The doubters say it can't be done: There's not enough time to collect petition signatures. And even if slot machines make the Nov. 2 ballot, the U.S. Congress would never let anyone build a slots emporium in the nation's capital.

All that may be true. But there is growing evidence that D.C. businessman Pedro Alfonso and his attorney, former council member John Ray, are nonetheless deadly serious about their plan to ask voters to give them an exclusive 10-year license to operate 3,500 slot machines on New York Avenue NE.

A June 2 hearing before the Board of Elections and Ethics was packed with Ward 5 businessmen and political activists, most of whom turned out to support the slots proposal. Their presence was testament to more than two months of ground-laying by Ray, Alfonso and their as-yet unnamed partners, who held at least two community meetings in Ward 5 to generate excitement for the plan.

A newly hired spokeswoman for the initiative, Ann Walker Marchant, said the group also plans to hire professionals to circulate petitions to collect signatures of about 17,500 registered D.C. voters before a July 6 deadline to qualify for a spot on the Nov. 2 ballot.

And after the hearing, a cadre of assistants distributed a slick and expensive-looking package of materials that included drawings of the proposed $510 million "Capital Horizon Entertainment Complex." The package contained a site plan showing the proposed location of a "marquee hotel," a bowling alley, theaters, restaurants and other coveted amenities that would replace the shabby garages, towing company, gas station and bar that now occupy the site on New York Avenue between Bladensburg Road and Montana Avenue.

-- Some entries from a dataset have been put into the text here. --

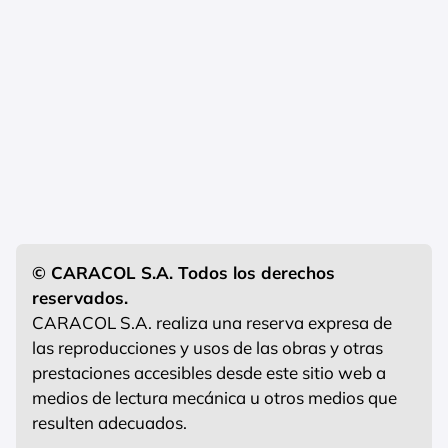
© CARACOL S.A. Todos los derechos
reservados.
CARACOL S.A. realiza una reserva expresa de
las reproducciones y usos de las obras y otras
prestaciones accesibles desde este sitio web a
medios de lectura mecánica u otros medios que
resulten adecuados.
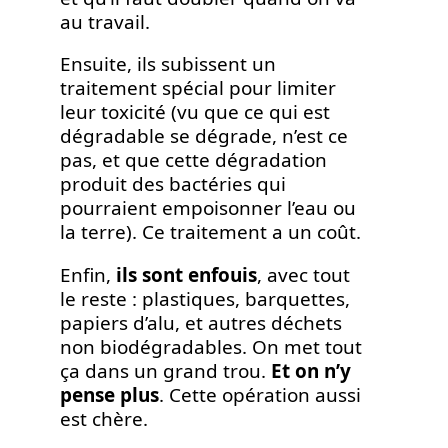
au travail.
Ensuite, ils subissent un
traitement spécial pour limiter
leur toxicité (vu que ce qui est
dégradable se dégrade, n’est ce
pas, et que cette dégradation
produit des bactéries qui
pourraient empoisonner l’eau ou
la terre). Ce traitement a un coût.
Enfin,
ils sont enfouis
, avec tout
le reste : plastiques, barquettes,
papiers d’alu, et autres déchets
non biodégradables. On met tout
ça dans un grand trou.
Et on n’y
pense plus
. Cette opération aussi
est chère.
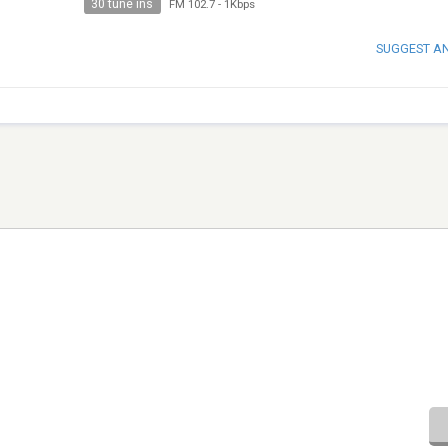
30 tune ins
FM 102.7
-
1Kbps
SUGGEST A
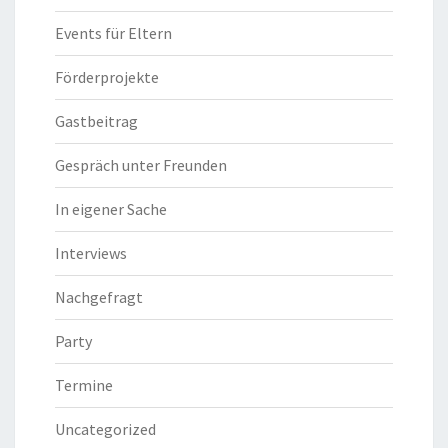
Events für Eltern
Förderprojekte
Gastbeitrag
Gespräch unter Freunden
In eigener Sache
Interviews
Nachgefragt
Party
Termine
Uncategorized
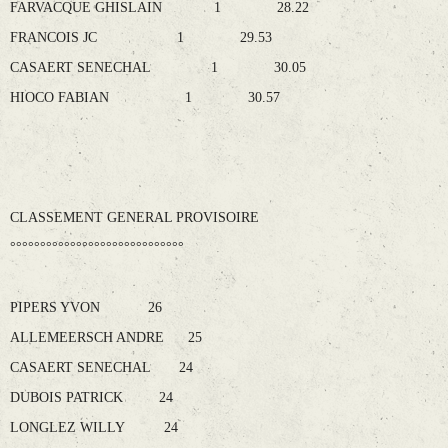
FARVACQUE GHISLAIN 1 28.22
FRANCOIS JC 1 29.53
CASAERT SENECHAL 1 30.05
HIOCO FABIAN 1 30.57
CLASSEMENT GENERAL PROVISOIRE
°°°°°°°°°°°°°°°°°°°°°°°°°°°°°
PIPERS YVON 26
ALLEMEERSCH ANDRE 25
CASAERT SENECHAL 24
DUBOIS PATRICK 24
LONGLEZ WILLY 24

Also included: a financial analysis claiming the project would create an estimated 1,500 jobs and generate $765 million a year in slots revenue, of which 25 percent would be given to the District government. The rest -- $575 million a year -- would be kept by Alfonso and his partners. After operating expenses, according to the analysis, they would claim annual profits of $168 million. Every year.

In their most recent display of financial determination, Ray's assistant, Margaret Gentry, persuaded the editor of the D.C. Register to publish a supplement to the June 4 register containing a revised text of the slots initiative. Without a supplement, Alfonso and crew would have had to wait until June 11 for publication, potentially slowing approval of the petition language by the elections board.

A register editor formatted the text and turned it over to Gentry, who shelled out about $2,000 at a nearby Kinko's to print and bind the supplement. She then returned to the register's office bearing $340 worth of first-class stamps to ship it to 405 subscribers.

Earlier this week, it looked like that move might backfire, as city officials expressed alarm at Gentry's ability to cut through the city's red tape with what seemed like preferential speed. District of Columbia Secretary Sherryl Hobbs Newman said the supplement does not count as an official publication. And elections board general counsel Kenneth J. McGhie said it seems increasingly unlikely that the slots team would be able to jump through the bureaucratic hoops needed to make the ballot.

"The window is getting smaller and smaller," McGhie said. "Who knows what's going to happen?"

But Alfonso and Ray show no sign of throwing in the towel. In an interview Monday, Ray said the elections board could "make it impossible" for slots backers to meet the July deadline. But if the board moves "in another direction, we could continue to go forward."

As for Congress, Ray said, "If the citizens decide this is good enough for them, that should be good enough for Congress."

Looks Like a Slot . . .

Ray, by the way, is adamant that his proposal has nothing to do with slot machines. What he and Alfonso want to bring to the District are "video lottery terminals."

"This is not gambling. This facility does not have casino-type gambling. This is an economic development project," said Ray, who as a D.C. Council member led a campaign against riverboat gambling. "This is an entertainment complex which has a video lottery terminal component."

And what are video lottery terminals?

According to gambling experts, they are a form of "machine gaming" closely resembling casino-style slot machines, and taking about the same amount of money from players. Players say they are just as addictive, and a visit to any slots emporium -- whether a casino, a video lottery bar or a bingo pull-tab palace -- reveals largely elderly devotees glued at all hours to the jangling, colorful machines.

"The player thinks it's a slot machine," said William N. Thompson, a professor of public administration at the University of Nevada-Las Vegas who has written extensively on gambling in America. "It quacks like a duck. Therefore, it's a duck."

Eugene Christiansen, chief executive of Christiansen Capital Advisors, an international gambling consulting firm, said there are legal and operational differences between casino-style slot machines and video lottery terminals.

"But the whole idea behind VLTs is to satisfy consumer appetites for machine gaming. That's why people play them," Christiansen said. "The rhetoric you're dealing with sounds to me like rhetoric designed to soften the friction that surrounds the introduction of any kind of machine games."